Record extracts >>
=====

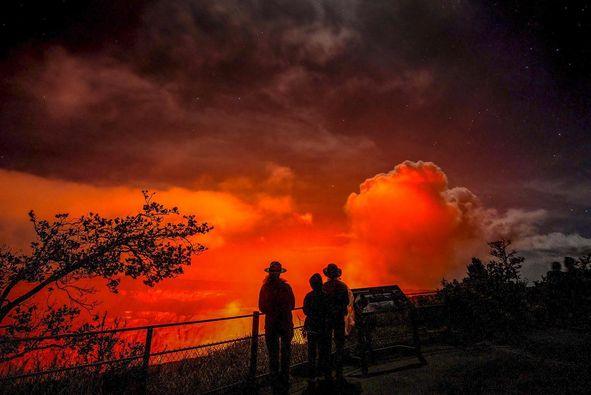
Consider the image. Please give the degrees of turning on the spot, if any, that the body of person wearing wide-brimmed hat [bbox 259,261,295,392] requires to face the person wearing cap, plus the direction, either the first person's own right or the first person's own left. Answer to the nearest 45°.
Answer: approximately 90° to the first person's own right

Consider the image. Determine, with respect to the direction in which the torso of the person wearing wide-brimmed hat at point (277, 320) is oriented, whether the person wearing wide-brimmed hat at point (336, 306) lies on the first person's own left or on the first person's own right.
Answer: on the first person's own right

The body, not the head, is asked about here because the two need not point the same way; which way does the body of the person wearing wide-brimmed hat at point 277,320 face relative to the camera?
away from the camera
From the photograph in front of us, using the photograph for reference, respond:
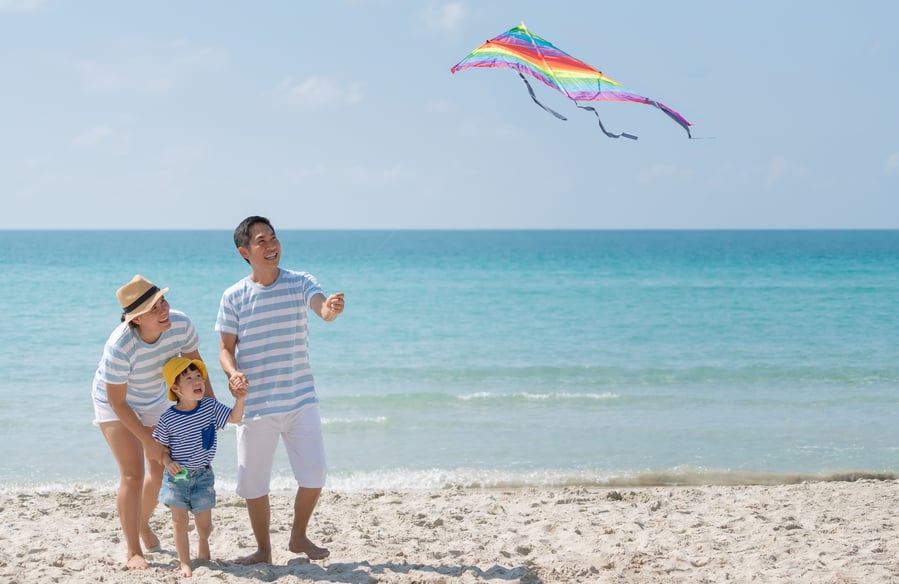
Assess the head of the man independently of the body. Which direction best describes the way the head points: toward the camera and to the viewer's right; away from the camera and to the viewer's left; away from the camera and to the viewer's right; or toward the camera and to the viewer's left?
toward the camera and to the viewer's right

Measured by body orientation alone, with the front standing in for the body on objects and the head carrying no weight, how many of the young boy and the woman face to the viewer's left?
0

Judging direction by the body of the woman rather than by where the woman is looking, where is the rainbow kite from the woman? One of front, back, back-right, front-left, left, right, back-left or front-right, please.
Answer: front-left

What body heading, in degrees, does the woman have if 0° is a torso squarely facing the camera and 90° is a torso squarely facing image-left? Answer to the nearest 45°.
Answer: approximately 315°

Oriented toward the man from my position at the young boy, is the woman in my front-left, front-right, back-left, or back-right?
back-left
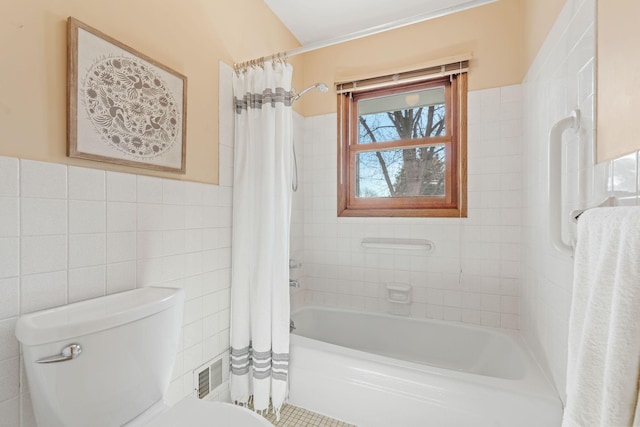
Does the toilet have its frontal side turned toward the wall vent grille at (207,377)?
no

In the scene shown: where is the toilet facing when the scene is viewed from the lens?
facing the viewer and to the right of the viewer

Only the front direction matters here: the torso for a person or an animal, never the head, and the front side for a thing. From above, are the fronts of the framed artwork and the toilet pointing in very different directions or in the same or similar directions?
same or similar directions

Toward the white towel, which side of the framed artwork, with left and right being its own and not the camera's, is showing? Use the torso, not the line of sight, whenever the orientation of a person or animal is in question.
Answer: front

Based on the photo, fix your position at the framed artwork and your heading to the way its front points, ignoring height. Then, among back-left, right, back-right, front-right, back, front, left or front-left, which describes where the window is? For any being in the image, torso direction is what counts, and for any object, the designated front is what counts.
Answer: front-left

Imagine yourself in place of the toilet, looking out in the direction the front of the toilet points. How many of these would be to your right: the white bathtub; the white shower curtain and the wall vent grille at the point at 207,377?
0

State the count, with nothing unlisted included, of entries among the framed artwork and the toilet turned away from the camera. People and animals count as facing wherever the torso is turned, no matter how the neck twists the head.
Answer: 0

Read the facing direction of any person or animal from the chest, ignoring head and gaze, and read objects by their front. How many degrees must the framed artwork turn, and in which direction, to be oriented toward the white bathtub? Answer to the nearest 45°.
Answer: approximately 45° to its left

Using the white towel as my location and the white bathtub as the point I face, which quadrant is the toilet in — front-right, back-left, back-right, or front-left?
front-left

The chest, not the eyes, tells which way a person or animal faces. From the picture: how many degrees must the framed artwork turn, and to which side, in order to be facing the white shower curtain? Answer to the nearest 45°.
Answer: approximately 45° to its left

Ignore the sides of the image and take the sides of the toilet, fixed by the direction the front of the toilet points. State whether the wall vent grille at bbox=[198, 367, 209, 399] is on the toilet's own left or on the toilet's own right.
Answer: on the toilet's own left

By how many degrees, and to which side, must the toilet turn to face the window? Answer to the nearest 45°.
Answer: approximately 45° to its left

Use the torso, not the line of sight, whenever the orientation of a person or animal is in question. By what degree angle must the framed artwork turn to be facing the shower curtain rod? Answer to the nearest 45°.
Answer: approximately 45° to its left

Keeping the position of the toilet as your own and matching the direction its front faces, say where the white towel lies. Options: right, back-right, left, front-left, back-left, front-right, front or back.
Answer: front
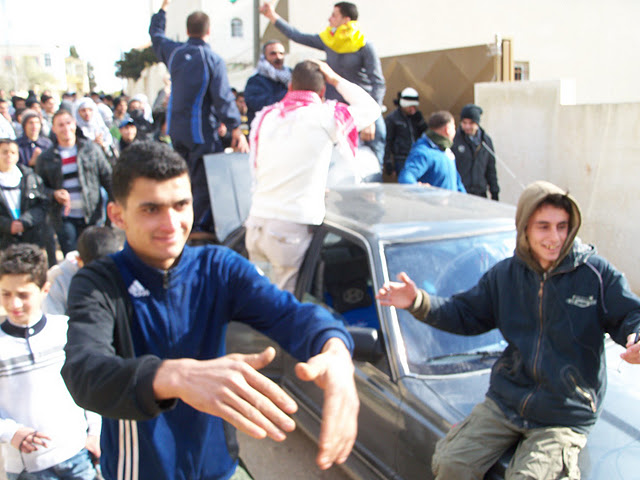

=====

Task item >> Could you copy out all of the material above word for word, leaving out the pictures?

Task result >>
Consider the image. Please give the degrees of turning on the spot, if any, that the body of person wearing wide-brimmed hat [bbox 259,261,295,392] requires to face the person wearing cap, plus the direction, either the first person's own right or the first person's own left. Answer to the nearest 45°.
Answer: approximately 90° to the first person's own right

Consider the image. Determine, with respect to the direction in which the torso of the person wearing wide-brimmed hat at point (277, 320) is oriented, whether the person wearing wide-brimmed hat at point (336, 306) lies on the first person's own left or on the first person's own right.
Answer: on the first person's own right

The body, not the head, is asked about here because the two need not point the same way; which way does the body of the person wearing wide-brimmed hat at point 277,320 face relative to the camera?
away from the camera
From the photograph in front of us, using the photograph for reference, respond:
Assess the head of the man independently of the body. Which direction best describes the way the head points: toward the camera and to the viewer's right; away from the camera and to the viewer's left; away from the camera and to the viewer's right; or toward the camera and to the viewer's left?
toward the camera and to the viewer's right

Measured by body orientation alone, with the front standing in for the body on objects and the head carrying no weight, how many of the young boy and the woman face to the viewer's left?
0

Judging direction by the body of the woman rather than by where the woman is looking, where is the rainbow kite from the woman? One of front, back, back-right, front-left, left, right, back-left or front-right, please.
Answer: front-left

What body heading, in degrees, does the woman have if 0° is a torso squarely facing the camera and 90° is a torso squarely facing image-left? Answer to the nearest 45°.
Answer: approximately 315°

Oriented toward the man from my position at the young boy, is the woman in my front-left, front-right, back-left, or back-right?
back-left
Does the toilet have its frontal side turned toward the wall vent grille at (207,377)?
no

In the scene shown: where is the toilet facing when the scene is viewed from the lens?
facing the viewer and to the right of the viewer

Only the front direction matters here: the torso for a person or an animal, never the head, and the front side for a thing. From above, are the fronts of the framed artwork and the toilet pointing in very different directions or in the same or similar directions?
same or similar directions

Toward the white towel, which side of the framed artwork, with left and right being its own and not the camera's, is showing? Use the torso, not the line of sight, whenever the orientation of a person or animal is in question.
Answer: front

Based on the photo, fix your position at the framed artwork and your heading to the way its front points, ignoring height. Then, among back-left, right, back-right, front-right, back, front, left or front-left, which describes where the window is? For any being in the image, torso direction is what counts, and for any object, the designated front is what counts.
Answer: front-left

Imagine yourself in place of the toilet, looking out in the direction the front of the toilet points. How many of these would be to your right: the white bathtub; the white shower curtain and the wall vent grille at the point at 207,377?
0

State the count, with nothing unlisted included, of entries among the framed artwork and the toilet turned away from the camera. People and animals count as facing wherever the torso is turned, no matter how the neck twists the head.
Answer: 0

Read the facing direction of any person or animal from the chest, ignoring head and gaze, and read objects by their front. How many degrees must the framed artwork turn, and in which direction, to be oriented toward the white bathtub? Answer to the nearest 45°.
Answer: approximately 45° to its left

Using the white towel as my location and the white bathtub as the point I face, which quadrant is the toilet in — front-right, back-left, back-right, or front-left?
front-left

The chest, not the eyes, tells which way a person or animal faces. From the picture: how many degrees must the framed artwork turn, and to which side, in order to be facing the white shower curtain? Answer to the nearest 45°.
Answer: approximately 45° to its left

Ignore the sides of the image and take the sides of the toilet, fixed by the direction the front of the toilet points. State whether the wall vent grille at bbox=[198, 367, 209, 399] is on the toilet's own left or on the toilet's own right.
Answer: on the toilet's own left

By how many degrees, and to which side, must the toilet turn to face the window? Answer to the nearest 45°.
Answer: approximately 45° to its left

Use the torso, not the line of sight, whenever the orientation of a person or animal is in question. By what degree angle must the framed artwork turn to be facing the shower curtain rod? Answer to the nearest 45°.
Answer: approximately 45° to its left

Keeping the position of the toilet as your own and matching the direction its front faces, say where the white towel lies. Options: right, back-right, left, front-left, back-left, front-right, front or back.
Answer: front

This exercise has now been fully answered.